Penelitian dilakukan menggunakan primer yang dikembangkan oleh Rodriguez dkk. (2003) dan Ha dkk. (2017), primer adalah bahan baku spesifik yang dibutuhkan dalam PCR untuk mendeteksi fragmen DNA babi. Hasil penelitian ini cukup mengejutkan, karena klaim pedagang jalanan makanan Muslim tersebut keliru. Faktanya, secara molekuler Mohd Hafidz dkk. (2017) mengungkap ada cemaran babi pada sebagian besar makanan yang diperdagangkan. Bagaimana kita tahu? Bukankah itu tuduhan yang serius? Tentu saja, sebagai bukti, hasil gel elektroforesis untuk pendugaan cemaran babi dapat dilihat pada gambar di bawah ini.
Berdasarkan gambar di atas, secara sederhana dapat diketahui bahwa pita fragmen DNA babi muncul pada beberapa sampel makanan, sedangkan pada sampel makanan halal ayam dan sapi fragmen DNA tersebut tidak muncul. Tentunya ini menjadi bukti bahwa teknologi molekuler yang berkembang saat ini dapat diandalkan untuk menguji kehalalan suatu makanan, tentunya ini bermanfaat bagi masyarakat Muslim.
Namun, walaupun demikian, sebagai seorang Muslim sudah sepatutnya kita sangat berhati-hati dalam membeli makanan yang diperdagangkan di jalanan, pasar, maupun tempat-tempat lainnya.
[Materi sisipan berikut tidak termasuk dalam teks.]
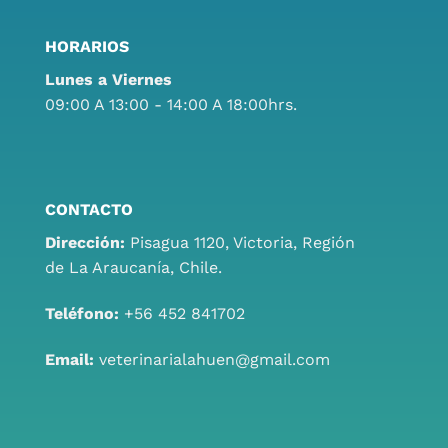
HORARIOS
Lunes a Viernes
09:00 A 13:00 - 14:00 A 18:00hrs.
CONTACTO
Dirección:
Pisagua 1120, Victoria, Región
de La Araucanía, Chile.
Teléfono:
+56 452 841702
Email:
veterinarialahuen@gmail.com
Prioritaskan untuk makan makanan di rumah atau membawa bekal jika dalam perjalanan. Kehati-hatian tersebut dicontohkan oleh almaghfurlah KH. Bisri Syansuri, pendiri dan pengasuh Pondok Pesantren Mamba’ul Ma’arif Denanyar Jombang, bahwa dalam perjalanan Beliau dari Jombang menuju Jakarta dan sebaliknya untuk mengurusi PBNU, Beliau selalu membawa bekal dari rumah dan menghindari untuk membeli makanan dalam perjalanan. []
Referensi:
M.M., Mohd Hafidz, Makatar W.-H., H. Adilan and T. Nawawee. Detection of pork in processed meat products by species-specific PCR for halal verification: food fraud cases in Hat Yai, Thailand. Journal of Food Science, 4 (2020): 244-249.